This reply was originally posted by user Udderlycrazy in ADDitude’s now-retired community.
My son is 16 and our school issues started at age 7, so I have been where you are. I wouldn’t jump right to that, unless homeschooling for other reasons is appealing to you. I have had thoughts over the years of homeschooling, but always as a last resort. My situation though was different as my son was more challenging at home rather than at school. Each time something came up at school we worked with them to come up with a plan and thankfully it has always worked out.
I would say try to work with the school first. You can try this approach which has worked for us. Ask for a meeting with the principal, social worker, and teachers.
If you think you are going to be too emotional bring someone with you (spouse, good friend) that can help you keep calm and take notes. Let them know ahead of time who you will be bringing and that it is just to support you. (This is no different from a loved one coming with you to doctor’s appointment to discuss difficult medical decision/issue.)
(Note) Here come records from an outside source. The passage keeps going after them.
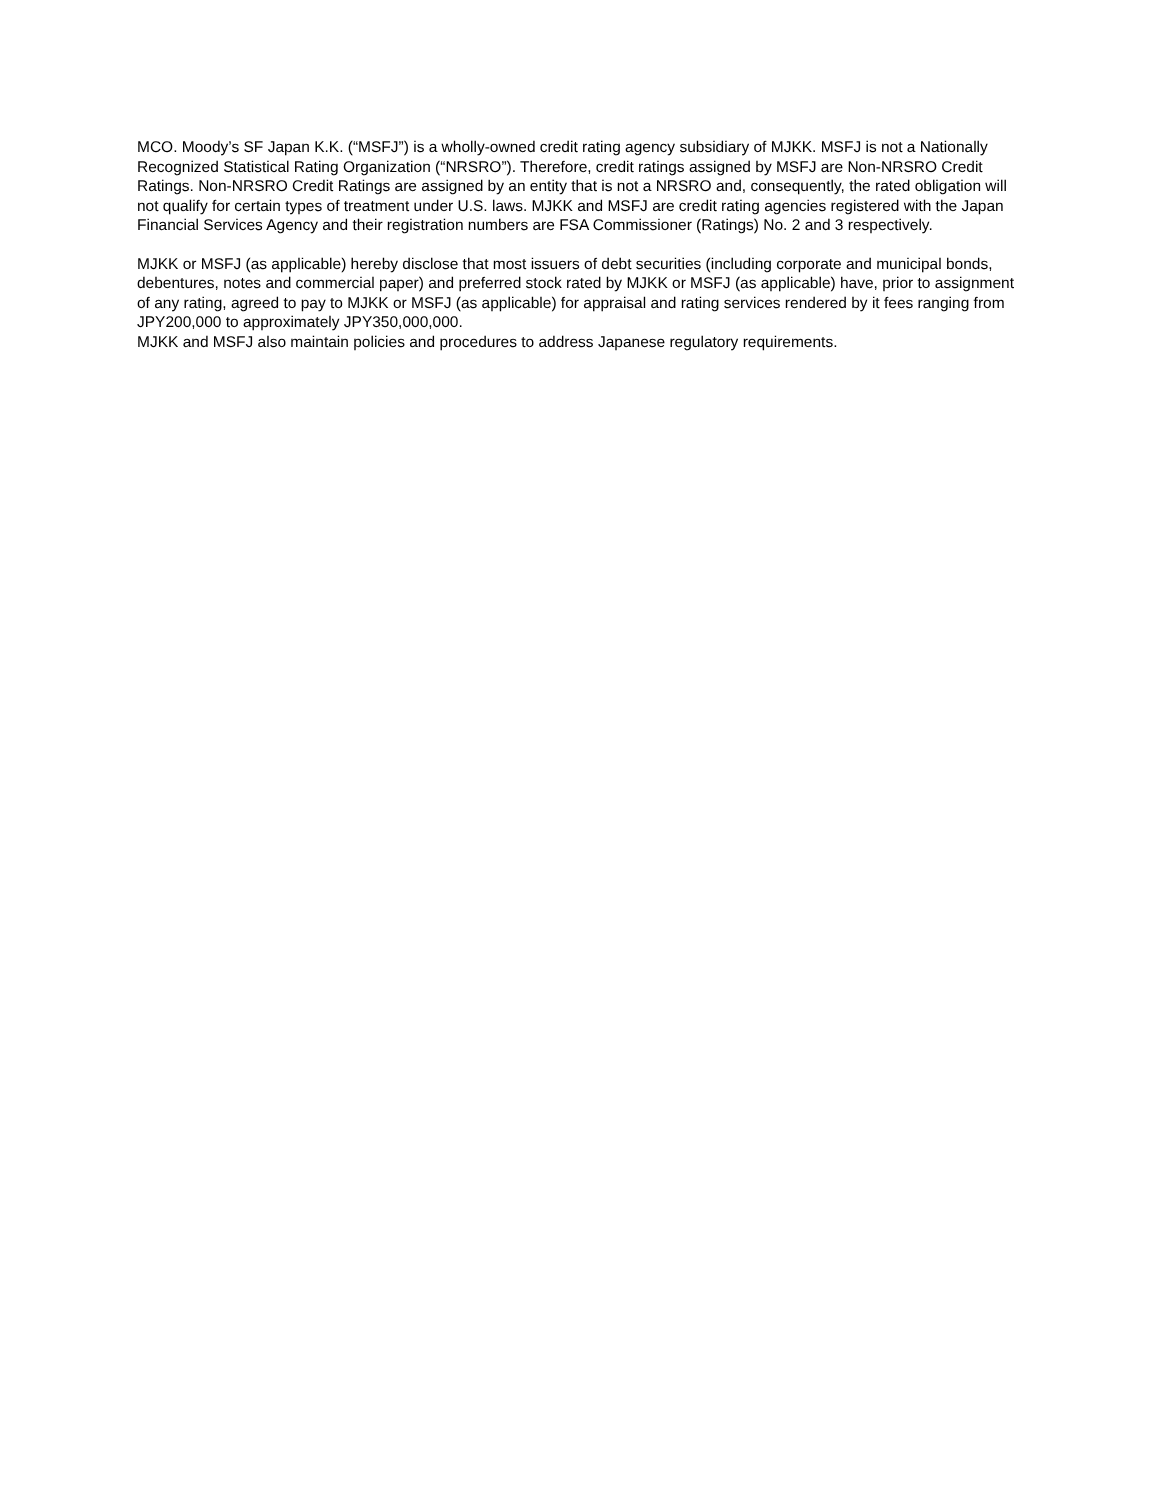MCO. Moody’s SF Japan K.K. (“MSFJ”) is a wholly-owned credit rating agency subsidiary of MJKK. MSFJ is not a Nationally Recognized Statistical Rating Organization (“NRSRO”). Therefore, credit ratings assigned by MSFJ are Non-NRSRO Credit Ratings. Non-NRSRO Credit Ratings are assigned by an entity that is not a NRSRO and, consequently, the rated obligation will not qualify for certain types of treatment under U.S. laws. MJKK and MSFJ are credit rating agencies registered with the Japan Financial Services Agency and their registration numbers are FSA Commissioner (Ratings) No. 2 and 3 respectively.
MJKK or MSFJ (as applicable) hereby disclose that most issuers of debt securities (including corporate and municipal bonds, debentures, notes and commercial paper) and preferred stock rated by MJKK or MSFJ (as applicable) have, prior to assignment of any rating, agreed to pay to MJKK or MSFJ (as applicable) for appraisal and rating services rendered by it fees ranging from JPY200,000 to approximately JPY350,000,000.
MJKK and MSFJ also maintain policies and procedures to address Japanese regulatory requirements.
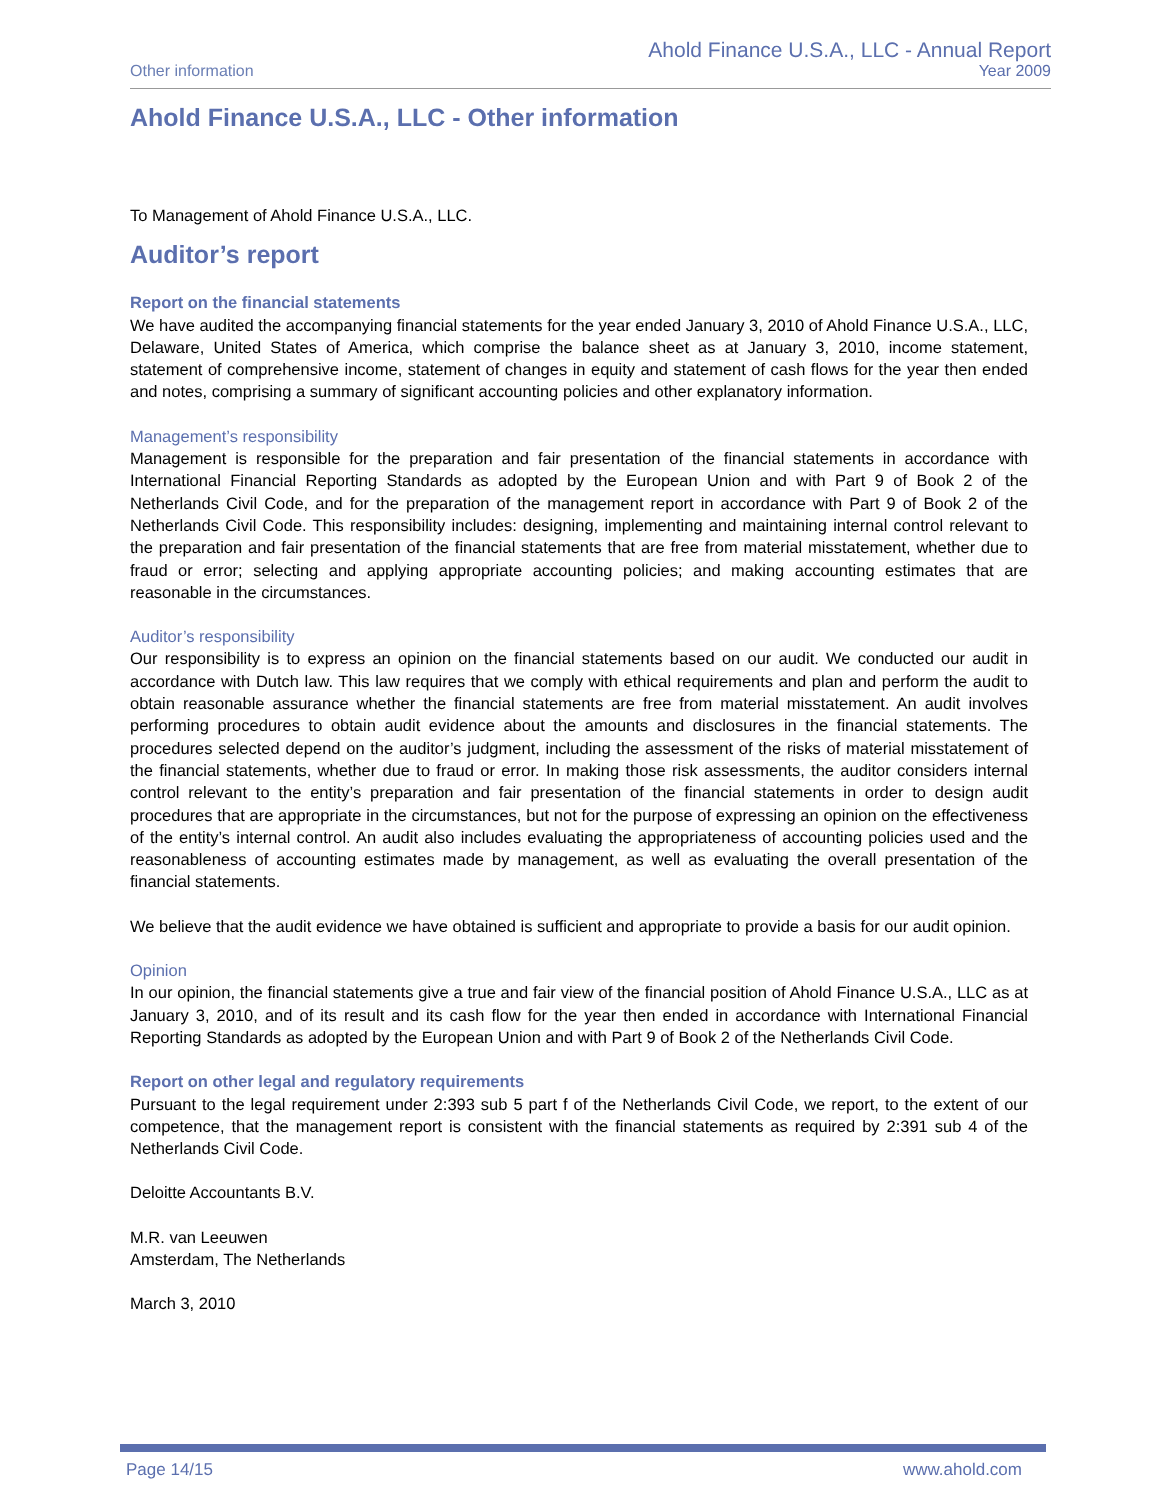Other information
Ahold Finance U.S.A., LLC - Annual Report
Year 2009
Ahold Finance U.S.A., LLC - Other information
To Management of Ahold Finance U.S.A., LLC.
Auditor’s report
Report on the financial statements
We have audited the accompanying financial statements for the year ended January 3, 2010 of Ahold Finance U.S.A., LLC, Delaware, United States of America, which comprise the balance sheet as at January 3, 2010, income statement, statement of comprehensive income, statement of changes in equity and statement of cash flows for the year then ended and notes, comprising a summary of significant accounting policies and other explanatory information.
Management’s responsibility
Management is responsible for the preparation and fair presentation of the financial statements in accordance with International Financial Reporting Standards as adopted by the European Union and with Part 9 of Book 2 of the Netherlands Civil Code, and for the preparation of the management report in accordance with Part 9 of Book 2 of the Netherlands Civil Code. This responsibility includes: designing, implementing and maintaining internal control relevant to the preparation and fair presentation of the financial statements that are free from material misstatement, whether due to fraud or error; selecting and applying appropriate accounting policies; and making accounting estimates that are reasonable in the circumstances.
Auditor’s responsibility
Our responsibility is to express an opinion on the financial statements based on our audit. We conducted our audit in accordance with Dutch law. This law requires that we comply with ethical requirements and plan and perform the audit to obtain reasonable assurance whether the financial statements are free from material misstatement. An audit involves performing procedures to obtain audit evidence about the amounts and disclosures in the financial statements. The procedures selected depend on the auditor’s judgment, including the assessment of the risks of material misstatement of the financial statements, whether due to fraud or error. In making those risk assessments, the auditor considers internal control relevant to the entity’s preparation and fair presentation of the financial statements in order to design audit procedures that are appropriate in the circumstances, but not for the purpose of expressing an opinion on the effectiveness of the entity’s internal control. An audit also includes evaluating the appropriateness of accounting policies used and the reasonableness of accounting estimates made by management, as well as evaluating the overall presentation of the financial statements.
We believe that the audit evidence we have obtained is sufficient and appropriate to provide a basis for our audit opinion.
Opinion
In our opinion, the financial statements give a true and fair view of the financial position of Ahold Finance U.S.A., LLC as at January 3, 2010, and of its result and its cash flow for the year then ended in accordance with International Financial Reporting Standards as adopted by the European Union and with Part 9 of Book 2 of the Netherlands Civil Code.
Report on other legal and regulatory requirements
Pursuant to the legal requirement under 2:393 sub 5 part f of the Netherlands Civil Code, we report, to the extent of our competence, that the management report is consistent with the financial statements as required by 2:391 sub 4 of the Netherlands Civil Code.
Deloitte Accountants B.V.
M.R. van Leeuwen
Amsterdam, The Netherlands
March 3, 2010
Page 14/15 www.ahold.com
Start the meeting by saying this recovery room thing isn’t working and you are sorry this is causing them more trouble (if you’re like me this may stick in your throat as you say it, but trust me, this is the way to go) as this may have worked with other kids but as we all know it isn’t working here. Since you guys know more about this than me, what are some other things that you have used? The most I can offer at this time is to tell you some things that have worked at home (even if you have a million other ideas just stick to this for now).
I realized after several long and frustrating years that this is the best way to approach these things. I remember being counseled by others to do this and fought it for so long, which ultimately only made me more anxious and defeated and at times making me think I was going crazy.
One other thing I learned was to ask early on if your child can be involved in the meeting(s). He doesn’t have to be there for the whole thing but at least be brought in to discuss his concerns and if he has any ideas on what he thinks would work better. It doesn’t mean they have to follow his suggestions but the reality is if he is involved in the decisions he is more likely to comply. You should check out Dr. Ross Greene’s website — he is a big proponent of involving the child.